[Passage provided Boundary: Start]

Initially the most important components of Fedora 11, which was released last June, were expected to form the basis for Red Hat Enterprise Linux 6 (RHEL6), which is scheduled to be released next year. Since the Red Hat distribution for corporate customers hasn't even become available as public betas yet, it now seems likely that at least some small, or possibly even large parts of Fedora 12 will be incorporated into the sixth series of RHEL.
However, the version of nouveau included in Fedora 12 does not offer any 3D support. It does, however, reportedly support waking up from system sleep states like suspend-to-RAM (ACPI S3). The nv driver doesn't offer this functionality, causing many users to switch to NVIDIA's proprietary driver to utilise this power saving mode in the past.
3D for new Radeon hardware
Included in Linux 2.6.32, the changes responsible for the support of KMS in recent Radeon GPUs make 3D acceleration possible in Radeon's series 2000, 3000 and 4000 graphics hardware. However, Like the Mesa driver, which is based on it, the developers still classify this code as experimental. The 3D support for recent Radeon GPUs is, therefore, disabled in the standard installation, but can be activated simply by installing the "mesa-dri-drivers-experimental" package. In a short test on a system with 790GX graphics (Radeon HD 3300), Compiz worked just as smoothly as the Extreme Tux Racer game.
The current versions of NVIDIA's proprietary Linux graphics drivers work with Fedora 12, provided KMS and some of the protective SELinux mechanisms have been disabled. Other well-known proprietary Linux graphics drivers like AMD's previous and current versions of Catalyst and the oldest version of the legacy drivers for old GeForce graphics cards are not functional because they don't cooperate with the series 1.7 X Server released in early October. Similar difficulties also occurred when other Fedora versions were introduced, because the graphics card vendors usually need several weeks or even months until the drivers cooperate with the latest kernel and X.org – particularly AMD is often several months behind. Occasionally, GPU vendors don't adjust their drivers for new versions at all, or quietly discontinue the maintenance of their drivers, which will sooner or later also affect the users of other current distributions.

[Passage provided Boundary: End]

Please reproduce the stretch of the Fedora 12 text from "Initially the most" through "series of RHEL.". The records are separate material and are unrelated to the text.

[Provided information Boundary: Start]

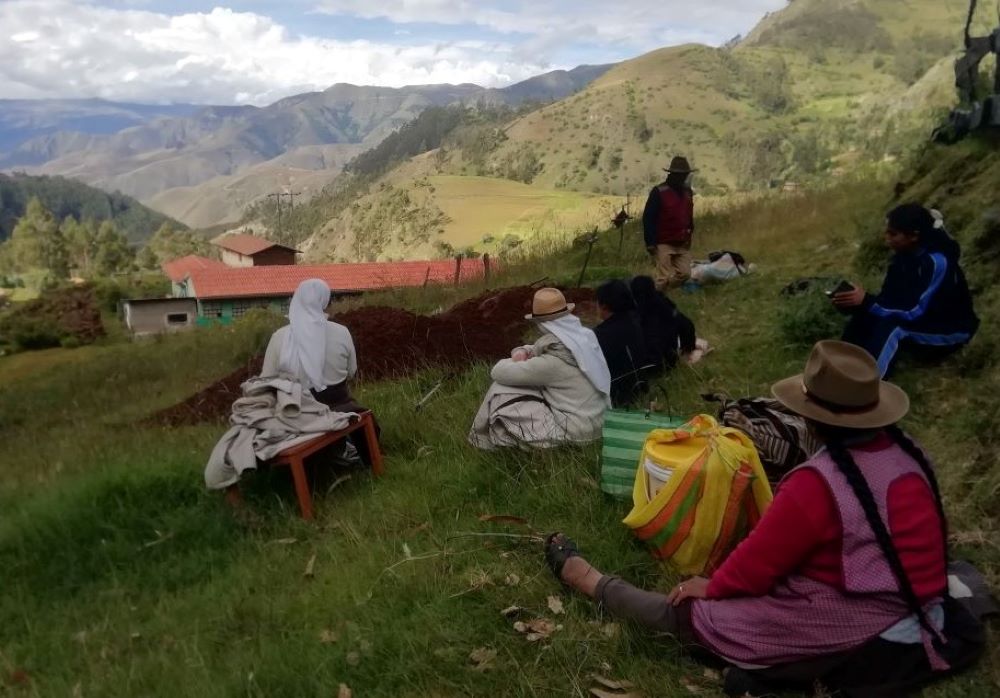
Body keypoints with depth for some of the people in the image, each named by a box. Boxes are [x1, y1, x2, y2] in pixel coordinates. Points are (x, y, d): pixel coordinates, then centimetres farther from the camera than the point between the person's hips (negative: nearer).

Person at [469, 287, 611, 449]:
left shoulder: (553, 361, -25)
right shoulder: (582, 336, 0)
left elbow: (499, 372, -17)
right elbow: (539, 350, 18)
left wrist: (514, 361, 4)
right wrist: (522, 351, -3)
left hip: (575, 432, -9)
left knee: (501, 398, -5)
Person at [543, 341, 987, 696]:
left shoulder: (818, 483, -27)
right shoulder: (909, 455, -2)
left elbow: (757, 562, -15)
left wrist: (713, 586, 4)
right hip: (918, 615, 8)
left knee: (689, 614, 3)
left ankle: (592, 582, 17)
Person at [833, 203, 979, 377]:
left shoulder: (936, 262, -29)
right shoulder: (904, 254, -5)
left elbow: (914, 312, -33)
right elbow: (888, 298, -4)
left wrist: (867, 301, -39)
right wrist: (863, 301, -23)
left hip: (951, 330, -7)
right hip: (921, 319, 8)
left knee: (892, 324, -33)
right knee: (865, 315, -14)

[Provided information Boundary: End]
[Provided information Boundary: Start]

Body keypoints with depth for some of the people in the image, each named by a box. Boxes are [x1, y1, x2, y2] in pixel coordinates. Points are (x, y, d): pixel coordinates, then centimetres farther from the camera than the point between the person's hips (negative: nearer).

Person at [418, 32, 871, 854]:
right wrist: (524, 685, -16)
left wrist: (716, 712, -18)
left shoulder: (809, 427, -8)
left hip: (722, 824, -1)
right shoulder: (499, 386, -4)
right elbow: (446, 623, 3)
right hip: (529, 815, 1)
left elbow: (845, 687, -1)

[Provided information Boundary: End]
[Provided information Boundary: Start]

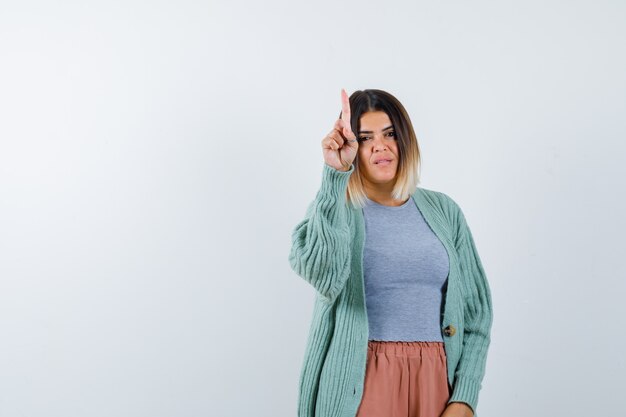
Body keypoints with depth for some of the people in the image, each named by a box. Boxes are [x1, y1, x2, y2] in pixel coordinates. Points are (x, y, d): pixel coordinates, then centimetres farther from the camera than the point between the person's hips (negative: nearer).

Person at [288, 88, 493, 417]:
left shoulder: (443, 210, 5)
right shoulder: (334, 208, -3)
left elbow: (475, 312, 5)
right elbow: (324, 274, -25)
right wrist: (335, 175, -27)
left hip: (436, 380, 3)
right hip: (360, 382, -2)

[Provided information Boundary: End]

**Exercise output:**
Initially the most important components of Fedora 11, which was released last June, were expected to form the basis for Red Hat Enterprise Linux 6 (RHEL6), which is scheduled to be released next year. Since the Red Hat distribution for corporate customers hasn't even become available as public betas yet, it now seems likely that at least some small, or possibly even large parts of Fedora 12 will be incorporated into the sixth series of RHEL.